Ayodele laughed, shifting into a mermaid herself. Her face looked nearly identical to that of Adaora's friend Ayodele Olayiwola, the one Adaora had named her for. Adaora found herself smiling.

“Will you take me to see Agu?”

“That's where we are going.”

*   *   *   *

Agu and Anthony were trapped in a bubble. They'd woken up inside it, at what they thought might be the bottom of the sea. They stood on hard white stone and above swam monsters and sea creatures. Most ignored them, but a few came for a curious look before moving on.

Anthony paced back and forth, muttering in Twi. He was no longer sick, and he was viciously hungry. He rubbed his hands over his rough wet hair. Images of being underwater as all those monstrous creatures came at him kept crowding his mind. When he pushed these away, he would look around and see
more
such creatures swimming about, watching him, perhaps even plotting revenge. Which was crazy. If he didn't get out of here soon, Anthony realized, he'd go mad. “What are we even doing here?” he muttered.

“No clue,” Agu said, sitting down in the center of the white stone. He rested his head on the palms of his hands. “Don't even know how we
got
here.” He looked at his hands. He had punched that kid so hard when he was twelve that the boy had lost
consciousness. Less than two days ago, the power had boiled up again and he'd nearly killed Benson. And, last night, when he'd run through Lagos trying to get back to Adaora, he was sure he
had
killed some people.

“You are useless,” Agu said to his hands. “I am useless.”

Now he and Anthony were imprisoned at the bottom of the sea, to starve to death or eventually be eaten by the first sea monster aggressive enough to bite into the bubble. He noticed two figures swimming toward them. They were not as large as some of the other creatures lingering around the bubble, but they were moving fast. He got up and moved a few feet back, as far from them as he could.

*   *   *   *

Agu and Anthony were trapped in a bubble. Its shimmery surface made it difficult to see inside, but she was sure it was them. It was a dome the size of a small room. She waved her hands as she swam toward them and they both waved back.

“How did they get in there?

Adaora asked.

“The same way you got to where you were.”

This answered nothing and Adaora sucked her teeth, frustrated with Ayodele's vagueness. Sucking her teeth yielded no sound, and this annoyed Adaora more. When they got to the bubble, she hovered before Agu and Anthony, unsure of how to communicate with them. She waved her hands and moved her lips, and she tried to say,
Are you okay?

“What?” she heard Agu shout, the sound of his voice muted by the water.

Anthony was frowning deeply and pointing at her fin. Agu looked at it and then his face went slack.

Adaora thought for a moment, then she turned to Ayodele. She wanted to ask,
Will I drown? Will I die if I go in there?
But she didn't. There was only one way to find out, and she wanted to find out for herself.
If I can't breathe . . . I will just crawl back in the water.

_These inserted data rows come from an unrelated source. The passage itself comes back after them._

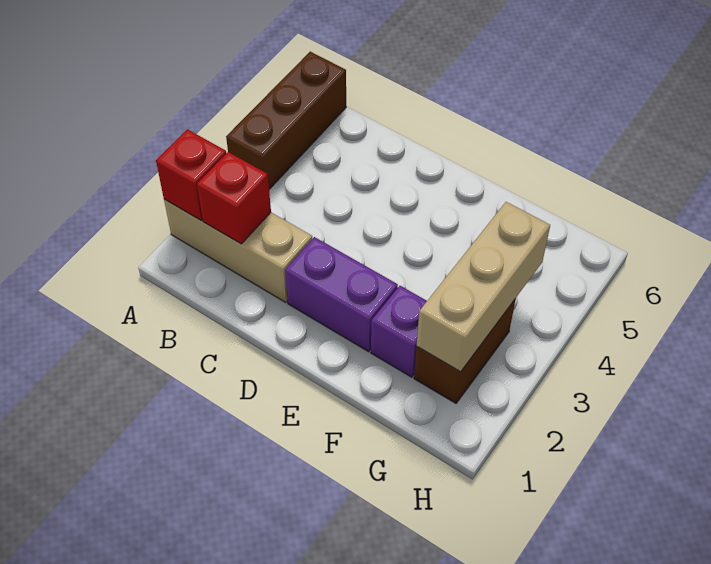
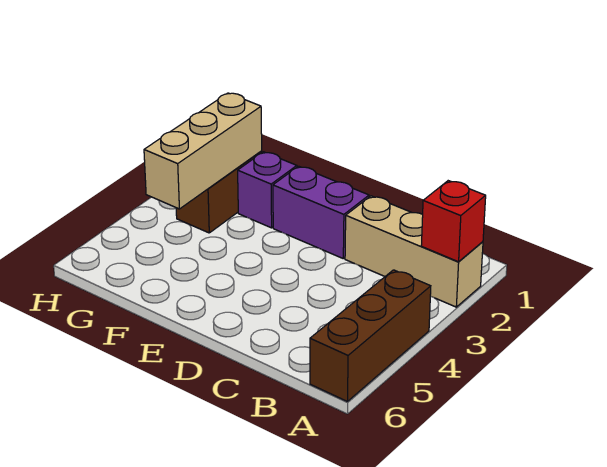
red brick B2 level 2 -> none

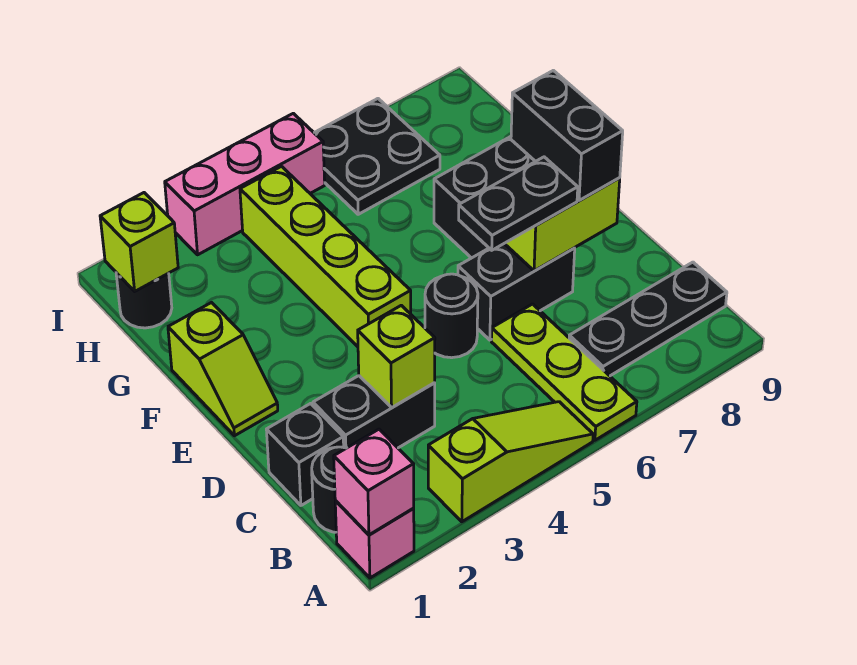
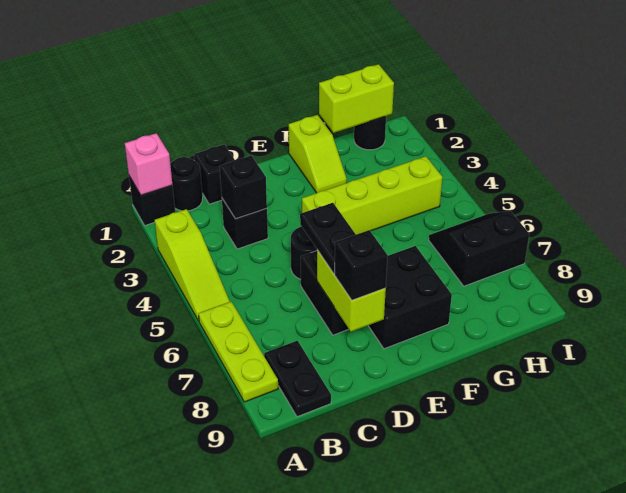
pink brick A1 level 1 -> black brick A1 level 1
lime plate A6:C6 level 1 -> lime plate A6:A8 level 1
black plate B7:B9 level 1 -> black plate B8:B9 level 1
black brick C2:C3 level 1 -> black brick C3 level 1
lime brick C3 level 2 -> black brick C3 level 2
black brick D8:E8 level 3 -> black brick D8 level 3
lime slope E1:F1 level 1 top F -> lime slope F1:F2 level 1 top 1
lime brick H1 level 2 -> lime brick G1:H1 level 2
black plate H6:I7 level 1 -> black slope H6:I7 level 1 top 7
pink brick I3:I5 level 1 -> none

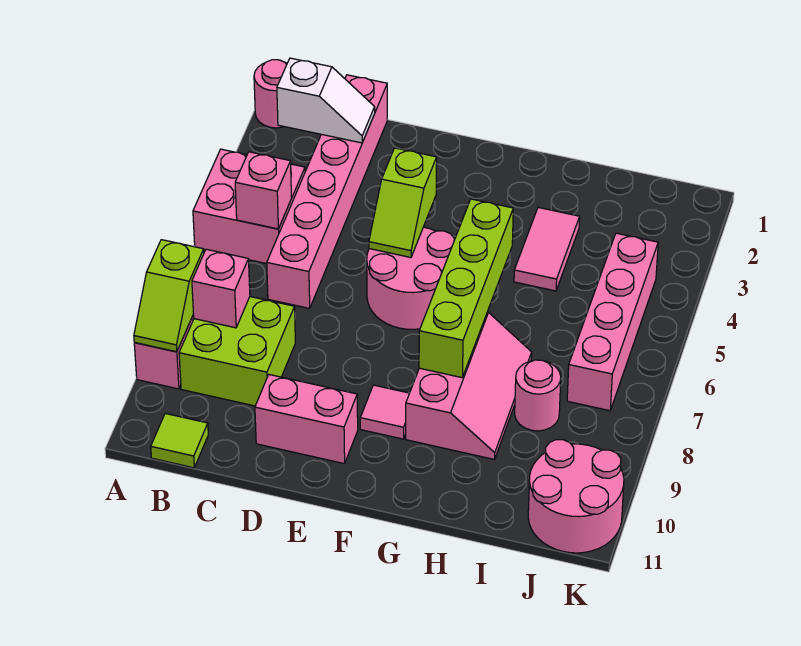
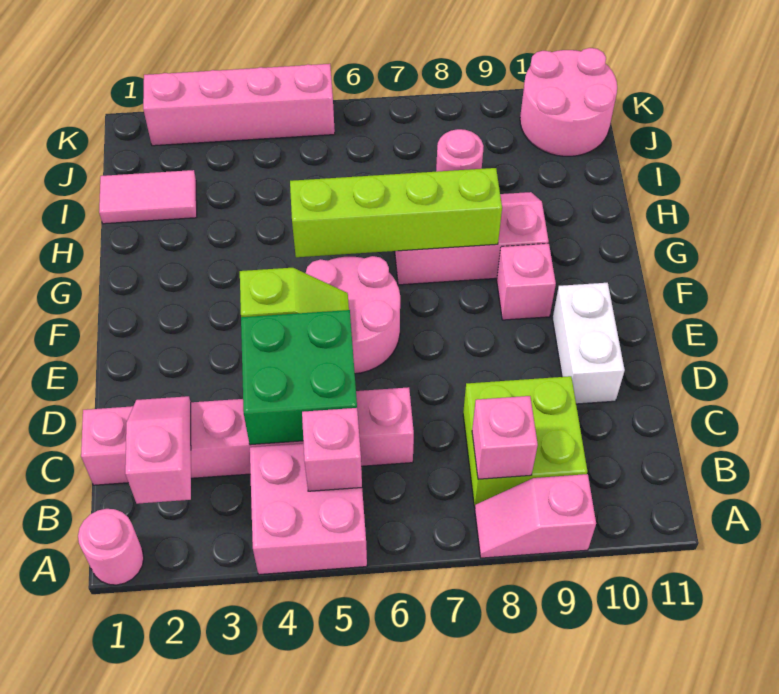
lime slope A8:A9 level 2 top 8 -> none
white slope B2:C2 level 2 top B -> pink slope B2:C2 level 2 top B
lime tile B11 level 1 -> none
none -> green brick C4:D5 level 2
pink brick D10:E10 level 1 -> white brick D10:E10 level 1
pink tile F9 level 1 -> pink brick F9 level 1
pink tile H3:H4 level 1 -> pink tile I1:I2 level 1
pink brick J4:J7 level 1 -> pink brick K2:K5 level 1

She put her hand through the bubble's surface into the dry air. Then she pushed herself in up to her waist. Anthony and Agu quickly pulled her in the rest of the way.

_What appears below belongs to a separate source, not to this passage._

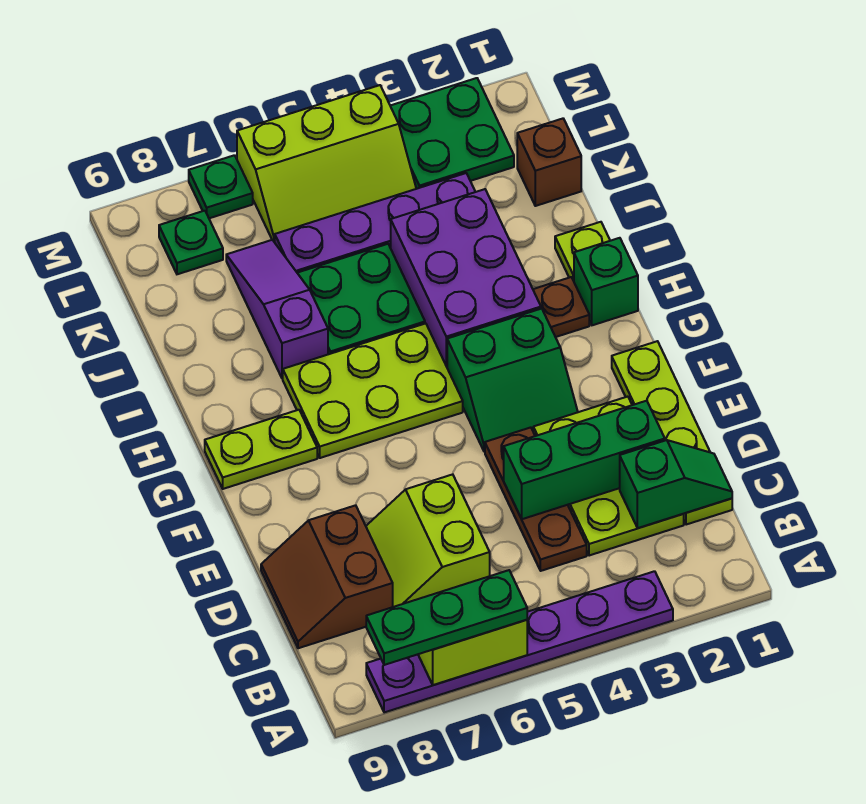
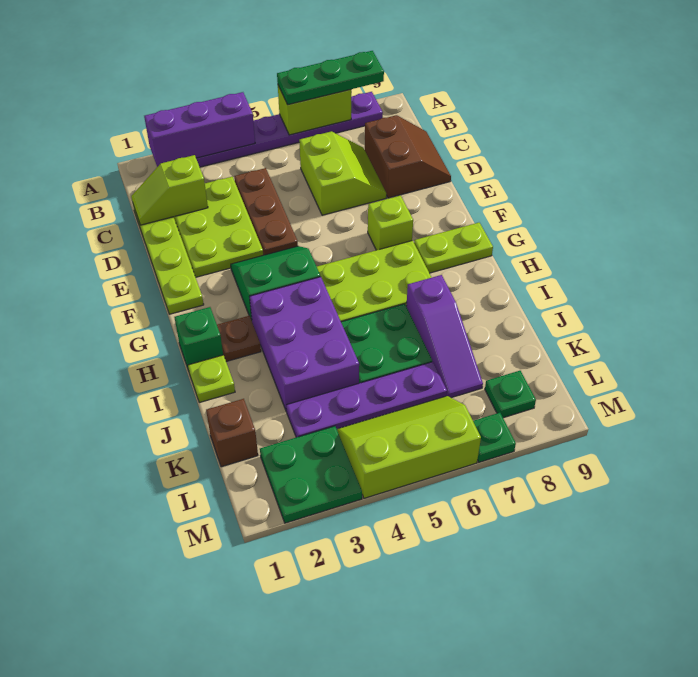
none -> purple brick A2:A4 level 2
green slope C1:C2 level 2 top 2 -> lime slope C1:C2 level 2 top 2
green brick D2:D4 level 2 -> none
none -> lime brick F7 level 1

As they laid her on the dry ocean floor, Adaora felt fully disoriented. Up became sideways and sideways became up. The dry air bit at her skin and the inside of her gills. Worst of all, she couldn't breathe! Her body arched as she fought for air.
Put me back in the water!
she wanted to scream. But her new body was not capable of speech. She bucked, hoping Agu would drop her and she could crawl back through the bubble.

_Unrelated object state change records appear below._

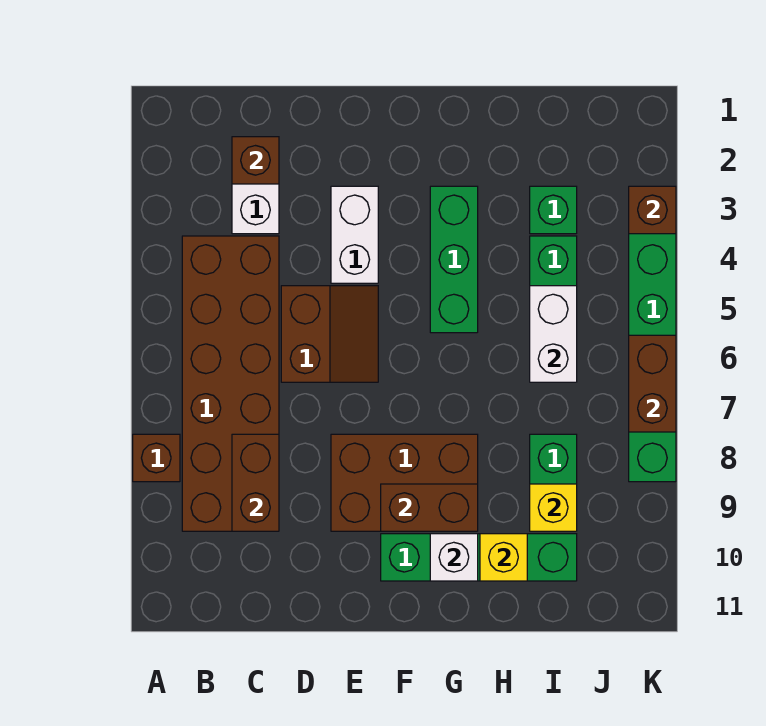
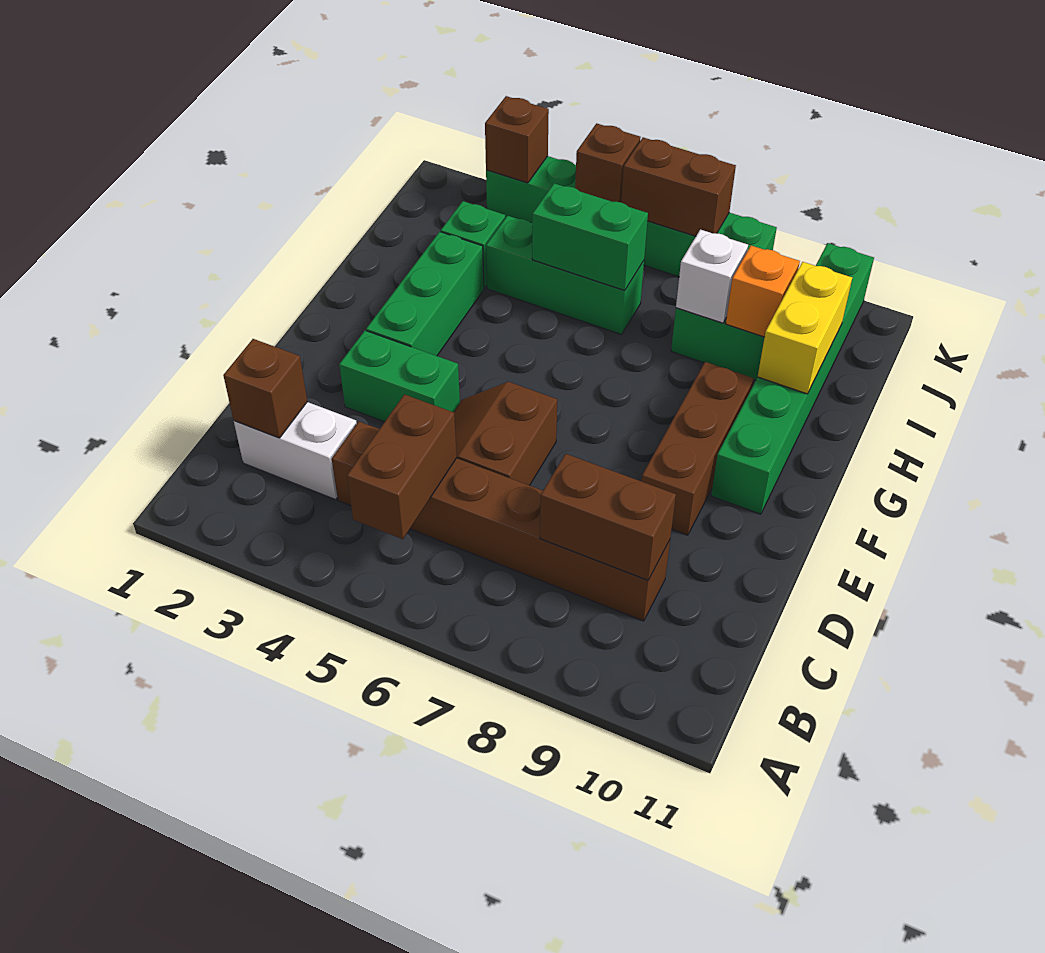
brown brick A8 level 1 -> brown brick K5 level 2
brown brick B4:C9 level 1 -> brown brick C4:C9 level 1
brown slope D5:E6 level 1 top D -> brown slope D5:E6 level 1 top 6
white brick E3:E4 level 1 -> green brick E3:E4 level 1
brown brick E8:G9 level 1 -> brown brick E9:G9 level 1
brown brick F9:G9 level 2 -> brown brick B5:C5 level 2
green brick F10:I10 level 1 -> green brick F10:K10 level 1
green brick G3:G5 level 1 -> green brick F3:H3 level 1
white brick G10 level 2 -> white brick I8 level 2
yellow brick H10 level 2 -> yellow brick H10:I10 level 2
white brick I5:I6 level 2 -> green brick I5:I6 level 2
yellow brick I9 level 2 -> orange brick I9 level 2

Agu struggled but managed to hold her tightly. “Can she—”

“Throw her back in the water!” Anthony screamed.

Adaora twisted again, turned her head to the side, and vomited water. It felt like she was heaving from the very tip of her tail. Then she threw her head back and inhaled loudly and long, air rushing into her lungs like the wind itself. Lungs. She had them. Now.